3. No amor. E esse não tem explicação. É o amor que nos faz assumir a responsabilidade pelo outro, a não viver somente de si, para si e a partir de si. No amor, o centro é o outro. Na verdade, o amor que sentimos pelos necessitados e alquebrados deve ser maior do que o nosso medo. Sim, é o amor que nos faz romper barreiras e enfrentar os medos.
4. Na luta para garantir vida para o outro, que é estranho, desconhecido, mas tão humano quanto você e eu. O samaritano não sabia e nem perguntou pela religião do ferido. Ele, solidariamente o socorreu. O samaritano não sabia e nem perguntou pela orientação sexual do violentado. Ele simplesmente o tomou nos braços e o tirou dali para protegê-lo. O samaritano não pensou se aquele homem poderia pagar de volta o que ele iria gastar. Seu foco estava na possibilidade de salvar uma vida, não no dinheiro que gastaria. Sua mentalidade não era retributiva, nem compensativa. Ao contrário, ele tinha uma atitude solidaria.

Tarefa A: Liste o que o samaritano não perguntou nem pensou em relação ao homem que ele socorreu, segundo o trecho sobre o samaritano.
Tarefa B: Extraia do trecho sobre o samaritano, sem mudar nada, a parte que começa nas palavras "4. Na luta para" e termina depois de "uma atitude solidaria.".

Material extraído:
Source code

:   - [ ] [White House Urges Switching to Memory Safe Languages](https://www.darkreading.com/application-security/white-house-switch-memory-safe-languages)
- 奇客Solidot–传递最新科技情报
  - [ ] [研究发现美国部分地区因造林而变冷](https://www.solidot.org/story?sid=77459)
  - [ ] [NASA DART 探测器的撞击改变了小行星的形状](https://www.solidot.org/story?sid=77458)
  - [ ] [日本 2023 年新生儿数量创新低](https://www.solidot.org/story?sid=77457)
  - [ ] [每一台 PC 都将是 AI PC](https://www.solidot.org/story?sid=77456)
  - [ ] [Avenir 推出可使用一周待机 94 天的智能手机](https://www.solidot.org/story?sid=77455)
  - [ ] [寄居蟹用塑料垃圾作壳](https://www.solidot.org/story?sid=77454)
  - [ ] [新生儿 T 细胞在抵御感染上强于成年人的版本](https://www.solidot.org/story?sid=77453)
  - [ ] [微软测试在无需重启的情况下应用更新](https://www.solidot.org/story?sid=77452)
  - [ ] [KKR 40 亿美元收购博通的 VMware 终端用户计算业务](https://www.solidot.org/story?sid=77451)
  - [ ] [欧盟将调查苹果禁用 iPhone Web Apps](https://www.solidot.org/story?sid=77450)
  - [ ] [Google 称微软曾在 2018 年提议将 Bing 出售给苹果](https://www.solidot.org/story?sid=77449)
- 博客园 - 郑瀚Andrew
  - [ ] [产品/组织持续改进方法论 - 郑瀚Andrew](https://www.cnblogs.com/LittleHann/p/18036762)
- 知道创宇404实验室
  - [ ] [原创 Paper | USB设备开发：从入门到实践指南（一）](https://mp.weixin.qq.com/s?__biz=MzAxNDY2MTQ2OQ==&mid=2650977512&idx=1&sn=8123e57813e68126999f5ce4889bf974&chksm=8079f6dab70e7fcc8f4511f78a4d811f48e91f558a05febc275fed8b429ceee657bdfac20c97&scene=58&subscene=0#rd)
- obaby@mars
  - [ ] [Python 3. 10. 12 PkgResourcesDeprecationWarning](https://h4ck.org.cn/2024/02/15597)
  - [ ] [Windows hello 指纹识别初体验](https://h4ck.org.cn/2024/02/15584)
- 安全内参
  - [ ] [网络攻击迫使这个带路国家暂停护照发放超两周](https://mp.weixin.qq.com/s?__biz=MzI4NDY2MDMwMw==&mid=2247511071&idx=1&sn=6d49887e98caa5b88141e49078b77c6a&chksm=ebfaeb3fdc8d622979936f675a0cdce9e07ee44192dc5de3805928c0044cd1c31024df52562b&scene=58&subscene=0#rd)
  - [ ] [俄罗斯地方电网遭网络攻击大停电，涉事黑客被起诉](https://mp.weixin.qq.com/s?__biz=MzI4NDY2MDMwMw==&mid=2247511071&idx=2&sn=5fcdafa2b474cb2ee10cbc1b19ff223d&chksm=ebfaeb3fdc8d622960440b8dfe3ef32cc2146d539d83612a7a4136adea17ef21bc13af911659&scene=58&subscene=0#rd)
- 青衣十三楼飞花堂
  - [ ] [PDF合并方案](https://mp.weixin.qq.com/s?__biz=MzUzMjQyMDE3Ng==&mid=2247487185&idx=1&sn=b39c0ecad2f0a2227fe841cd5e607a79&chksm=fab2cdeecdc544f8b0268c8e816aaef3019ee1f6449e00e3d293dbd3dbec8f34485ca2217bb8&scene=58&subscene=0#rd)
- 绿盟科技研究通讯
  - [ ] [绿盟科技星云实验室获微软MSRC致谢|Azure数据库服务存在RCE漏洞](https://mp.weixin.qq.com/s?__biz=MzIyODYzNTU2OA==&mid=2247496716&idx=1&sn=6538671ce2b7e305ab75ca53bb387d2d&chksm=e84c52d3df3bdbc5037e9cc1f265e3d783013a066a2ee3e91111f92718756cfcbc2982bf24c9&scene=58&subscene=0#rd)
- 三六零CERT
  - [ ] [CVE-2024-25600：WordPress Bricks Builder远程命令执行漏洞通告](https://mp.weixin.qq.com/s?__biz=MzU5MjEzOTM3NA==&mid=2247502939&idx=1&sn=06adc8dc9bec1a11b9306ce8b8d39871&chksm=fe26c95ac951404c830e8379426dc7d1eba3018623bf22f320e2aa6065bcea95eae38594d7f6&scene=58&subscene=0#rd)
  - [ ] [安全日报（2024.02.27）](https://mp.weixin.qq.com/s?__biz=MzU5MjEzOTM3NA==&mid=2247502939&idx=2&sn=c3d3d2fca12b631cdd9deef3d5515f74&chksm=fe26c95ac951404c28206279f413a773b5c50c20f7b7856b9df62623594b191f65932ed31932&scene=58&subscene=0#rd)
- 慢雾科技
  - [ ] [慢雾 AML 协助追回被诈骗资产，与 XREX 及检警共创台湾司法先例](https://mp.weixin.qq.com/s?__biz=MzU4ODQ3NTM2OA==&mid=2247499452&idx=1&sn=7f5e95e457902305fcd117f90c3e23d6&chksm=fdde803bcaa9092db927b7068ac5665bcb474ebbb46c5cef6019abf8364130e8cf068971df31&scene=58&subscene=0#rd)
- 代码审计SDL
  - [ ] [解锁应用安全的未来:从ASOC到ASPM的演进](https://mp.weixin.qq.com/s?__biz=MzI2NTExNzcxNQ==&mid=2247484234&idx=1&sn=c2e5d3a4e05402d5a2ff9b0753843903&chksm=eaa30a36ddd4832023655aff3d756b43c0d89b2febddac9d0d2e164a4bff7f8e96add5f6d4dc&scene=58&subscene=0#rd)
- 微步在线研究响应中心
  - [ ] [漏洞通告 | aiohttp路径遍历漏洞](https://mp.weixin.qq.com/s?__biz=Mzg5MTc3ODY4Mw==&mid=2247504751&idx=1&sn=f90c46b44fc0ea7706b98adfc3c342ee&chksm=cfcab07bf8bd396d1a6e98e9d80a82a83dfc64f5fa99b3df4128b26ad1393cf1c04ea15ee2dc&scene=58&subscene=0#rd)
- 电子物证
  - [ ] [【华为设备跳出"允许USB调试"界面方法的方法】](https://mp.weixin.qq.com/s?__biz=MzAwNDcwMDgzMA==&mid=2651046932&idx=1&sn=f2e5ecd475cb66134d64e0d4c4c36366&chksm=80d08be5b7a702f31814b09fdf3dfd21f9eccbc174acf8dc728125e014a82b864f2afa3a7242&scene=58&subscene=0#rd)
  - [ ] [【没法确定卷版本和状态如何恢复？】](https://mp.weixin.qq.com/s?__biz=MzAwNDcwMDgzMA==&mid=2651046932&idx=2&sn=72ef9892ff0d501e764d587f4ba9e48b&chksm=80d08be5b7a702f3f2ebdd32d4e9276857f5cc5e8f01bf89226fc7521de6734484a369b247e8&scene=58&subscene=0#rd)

Resposta A:
- a religião do ferido
- a orientação sexual do violentado
- se aquele homem poderia pagar de volta o que ele iria gastar

Resposta B:
4. Na luta para garantir vida para o outro, que é estranho, desconhecido, mas tão humano quanto você e eu. O samaritano não sabia e nem perguntou pela religião do ferido. Ele, solidariamente o socorreu. O samaritano não sabia e nem perguntou pela orientação sexual do violentado. Ele simplesmente o tomou nos braços e o tirou dali para protegê-lo. O samaritano não pensou se aquele homem poderia pagar de volta o que ele iria gastar. Seu foco estava na possibilidade de salvar uma vida, não no dinheiro que gastaria. Sua mentalidade não era retributiva, nem compensativa. Ao contrário, ele tinha uma atitude solidaria.